Owner: Hector Trevino
Born in Chicago, Ill., Hector Trevino, grew up in a small town in northern Mexico called Linares. It's about 90 minutes from Monterrey and just about as close to Texas.
In the mid-1980s, Trevino (Tre-BE-neyo) decided to return to America. He started in Houston with a tacoria (taco stand). Within six months, though, several of his customer's vanished. When they returned, they told tales of inedible tortillas in Atlanta.
Trevino decided to find out for himself. He took 40 cases of what he calls table tortillas ("They puff when you cook them," he says. They're not like American chips) and sold them all within four hours.
Pretty soon, he was in the wholesale food business -- driving back and forth to the Mexican border and returning to Atlanta to sell his products to small grocery stores.
But, he says, he found himself in a situation where too many customers owed him money. And, that, he says, is how he got into the restaurant business.
One man who owed him money paid his debt with a restaurant. Today, the Trevino family owns a handful of restaurants in Atlanta and Charlotte.

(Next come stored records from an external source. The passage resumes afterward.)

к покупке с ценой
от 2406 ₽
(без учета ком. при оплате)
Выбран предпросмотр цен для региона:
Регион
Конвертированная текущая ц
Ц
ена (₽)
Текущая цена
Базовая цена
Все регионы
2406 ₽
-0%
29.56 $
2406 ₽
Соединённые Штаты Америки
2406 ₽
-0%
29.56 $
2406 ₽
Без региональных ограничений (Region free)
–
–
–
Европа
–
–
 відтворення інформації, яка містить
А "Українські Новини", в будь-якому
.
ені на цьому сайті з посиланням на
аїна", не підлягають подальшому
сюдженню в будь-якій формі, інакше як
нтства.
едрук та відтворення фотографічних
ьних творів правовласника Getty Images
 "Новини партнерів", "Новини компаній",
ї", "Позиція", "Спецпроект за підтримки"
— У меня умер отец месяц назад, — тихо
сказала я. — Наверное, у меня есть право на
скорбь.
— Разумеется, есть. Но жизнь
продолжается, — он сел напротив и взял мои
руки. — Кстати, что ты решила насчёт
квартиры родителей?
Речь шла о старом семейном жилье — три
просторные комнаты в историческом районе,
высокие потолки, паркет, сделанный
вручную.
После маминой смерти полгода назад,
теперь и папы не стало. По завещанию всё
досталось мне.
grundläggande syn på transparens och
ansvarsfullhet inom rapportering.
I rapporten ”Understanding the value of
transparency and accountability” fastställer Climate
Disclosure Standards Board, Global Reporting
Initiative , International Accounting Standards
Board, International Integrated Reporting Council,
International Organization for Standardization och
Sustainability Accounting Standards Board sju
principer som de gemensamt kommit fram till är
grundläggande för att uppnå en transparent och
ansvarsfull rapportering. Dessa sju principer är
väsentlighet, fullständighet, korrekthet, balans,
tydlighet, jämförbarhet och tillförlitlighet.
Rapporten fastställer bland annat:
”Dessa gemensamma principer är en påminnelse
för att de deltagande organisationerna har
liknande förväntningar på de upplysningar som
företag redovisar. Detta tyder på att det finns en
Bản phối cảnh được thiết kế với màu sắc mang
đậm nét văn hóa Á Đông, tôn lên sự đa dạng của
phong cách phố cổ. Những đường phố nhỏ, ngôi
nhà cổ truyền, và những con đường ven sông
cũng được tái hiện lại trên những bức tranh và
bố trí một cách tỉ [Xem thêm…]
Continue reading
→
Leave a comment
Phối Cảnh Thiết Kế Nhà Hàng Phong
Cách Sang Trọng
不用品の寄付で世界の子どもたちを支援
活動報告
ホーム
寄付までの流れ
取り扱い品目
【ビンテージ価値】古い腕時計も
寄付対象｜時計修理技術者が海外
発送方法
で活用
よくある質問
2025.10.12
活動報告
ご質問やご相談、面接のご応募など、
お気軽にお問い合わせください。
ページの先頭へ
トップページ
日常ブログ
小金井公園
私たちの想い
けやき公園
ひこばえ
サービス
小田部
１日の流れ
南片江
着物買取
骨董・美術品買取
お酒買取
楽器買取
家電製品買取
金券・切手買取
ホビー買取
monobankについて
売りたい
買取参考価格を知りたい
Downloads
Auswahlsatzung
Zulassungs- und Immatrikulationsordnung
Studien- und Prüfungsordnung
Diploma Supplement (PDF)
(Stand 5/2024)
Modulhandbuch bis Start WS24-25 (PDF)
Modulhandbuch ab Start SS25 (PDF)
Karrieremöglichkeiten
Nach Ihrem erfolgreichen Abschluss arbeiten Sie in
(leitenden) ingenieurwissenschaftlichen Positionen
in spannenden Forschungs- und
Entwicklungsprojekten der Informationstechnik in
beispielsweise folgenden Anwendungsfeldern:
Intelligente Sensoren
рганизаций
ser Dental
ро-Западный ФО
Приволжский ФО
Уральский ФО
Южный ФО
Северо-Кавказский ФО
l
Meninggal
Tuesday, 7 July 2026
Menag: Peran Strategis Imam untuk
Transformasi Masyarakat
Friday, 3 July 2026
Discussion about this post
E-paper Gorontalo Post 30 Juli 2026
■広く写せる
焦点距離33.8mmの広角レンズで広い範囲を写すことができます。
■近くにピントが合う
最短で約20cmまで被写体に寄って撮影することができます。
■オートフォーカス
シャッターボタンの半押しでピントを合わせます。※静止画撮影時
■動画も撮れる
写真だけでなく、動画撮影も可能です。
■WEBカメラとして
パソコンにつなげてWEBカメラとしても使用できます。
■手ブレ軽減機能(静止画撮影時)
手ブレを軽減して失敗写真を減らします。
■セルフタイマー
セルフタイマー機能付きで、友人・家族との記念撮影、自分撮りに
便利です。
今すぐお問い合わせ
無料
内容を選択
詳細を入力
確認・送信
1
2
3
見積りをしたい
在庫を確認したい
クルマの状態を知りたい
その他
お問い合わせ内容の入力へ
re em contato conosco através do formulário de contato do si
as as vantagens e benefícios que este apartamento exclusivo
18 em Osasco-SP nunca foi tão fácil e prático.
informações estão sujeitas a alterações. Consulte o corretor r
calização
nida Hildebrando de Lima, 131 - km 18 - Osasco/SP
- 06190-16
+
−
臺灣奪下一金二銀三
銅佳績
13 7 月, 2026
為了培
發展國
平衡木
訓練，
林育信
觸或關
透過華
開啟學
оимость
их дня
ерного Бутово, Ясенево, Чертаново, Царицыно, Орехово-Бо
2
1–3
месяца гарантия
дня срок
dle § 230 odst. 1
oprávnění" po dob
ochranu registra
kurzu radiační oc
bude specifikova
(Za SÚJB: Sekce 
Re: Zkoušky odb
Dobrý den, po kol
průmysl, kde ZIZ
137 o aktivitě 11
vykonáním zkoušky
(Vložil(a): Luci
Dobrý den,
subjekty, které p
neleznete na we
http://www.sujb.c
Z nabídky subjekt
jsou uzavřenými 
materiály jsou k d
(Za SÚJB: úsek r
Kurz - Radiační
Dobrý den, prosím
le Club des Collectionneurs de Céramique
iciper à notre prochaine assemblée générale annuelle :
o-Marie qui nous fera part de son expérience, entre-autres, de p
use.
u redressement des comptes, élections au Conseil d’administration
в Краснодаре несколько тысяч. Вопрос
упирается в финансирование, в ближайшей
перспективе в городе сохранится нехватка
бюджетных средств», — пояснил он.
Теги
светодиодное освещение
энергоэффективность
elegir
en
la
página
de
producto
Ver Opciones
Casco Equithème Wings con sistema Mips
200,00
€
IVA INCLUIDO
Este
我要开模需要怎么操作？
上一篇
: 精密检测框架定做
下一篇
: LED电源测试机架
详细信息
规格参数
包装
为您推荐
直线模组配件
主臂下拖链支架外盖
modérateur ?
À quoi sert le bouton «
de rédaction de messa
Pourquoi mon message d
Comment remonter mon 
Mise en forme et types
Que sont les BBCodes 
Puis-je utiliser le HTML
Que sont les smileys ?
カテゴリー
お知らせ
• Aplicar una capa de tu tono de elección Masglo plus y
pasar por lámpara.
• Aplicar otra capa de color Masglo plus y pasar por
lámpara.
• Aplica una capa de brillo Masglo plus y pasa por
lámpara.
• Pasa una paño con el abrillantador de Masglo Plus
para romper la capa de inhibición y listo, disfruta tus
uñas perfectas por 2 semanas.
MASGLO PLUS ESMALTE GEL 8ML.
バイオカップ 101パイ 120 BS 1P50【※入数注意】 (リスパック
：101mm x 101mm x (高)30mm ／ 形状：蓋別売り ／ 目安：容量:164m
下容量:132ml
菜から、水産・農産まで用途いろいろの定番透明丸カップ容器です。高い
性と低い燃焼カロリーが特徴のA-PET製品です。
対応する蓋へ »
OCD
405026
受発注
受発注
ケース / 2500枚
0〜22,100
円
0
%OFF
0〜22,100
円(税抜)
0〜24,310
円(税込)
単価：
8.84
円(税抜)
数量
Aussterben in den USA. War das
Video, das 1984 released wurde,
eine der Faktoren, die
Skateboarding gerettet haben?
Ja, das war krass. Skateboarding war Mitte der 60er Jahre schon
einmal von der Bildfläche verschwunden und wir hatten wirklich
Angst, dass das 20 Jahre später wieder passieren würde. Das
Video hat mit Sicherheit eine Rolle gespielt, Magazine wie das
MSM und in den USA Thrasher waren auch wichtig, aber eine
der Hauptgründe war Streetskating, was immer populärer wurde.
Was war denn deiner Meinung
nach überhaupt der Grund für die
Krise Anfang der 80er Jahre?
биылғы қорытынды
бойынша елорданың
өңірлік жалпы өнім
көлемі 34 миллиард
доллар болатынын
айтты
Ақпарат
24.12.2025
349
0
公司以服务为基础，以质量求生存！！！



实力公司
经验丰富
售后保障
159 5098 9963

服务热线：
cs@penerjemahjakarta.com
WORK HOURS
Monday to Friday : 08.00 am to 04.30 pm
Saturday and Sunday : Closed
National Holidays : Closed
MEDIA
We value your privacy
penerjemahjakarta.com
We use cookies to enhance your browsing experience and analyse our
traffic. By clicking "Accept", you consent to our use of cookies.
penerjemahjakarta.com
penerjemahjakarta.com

He was drawn to Charlotte by a friend from Linares who wanted to partner with him on a restaurant. The friend named the restaurant, decided it wasn't the business for him then sold to Trevino.
That suits Trevino just fine, he says, adding that Charlotte is a good city for Hispanics because the officials are kind and the economy is doing a little bit better here than in other cities.
He says one of the secrets to his success is remaining true to his roots. His restaurants feature dishes from northern Mexico, whereas, he says, most other Mexican restaurants are Americanized (too much cheese) or they only feature dishes from southern Mexico.
One of the most popular menu items at Linares is Queso Flameado, or flaming cheese. It's a simple dish, really: Queso (cheese) mixed with chorizo (sausage) and served on a plate too hot to handle.
Another favorite are their stuffed peppers. Unlike other places, where, Trevino says, the peppers include seeds and are full of cheese, his are authentic to northern Mexico.
In addition to de-seeding the poblano peppers (a chile pepper, not a green pepper), they are smoked and then peeled. The stuffing includes ground beef, carrots, dried potatoes and an egg mix.
With so much to do to manage his business, Trevino says he couldn't do it without his employees. "I consider them my family," he says.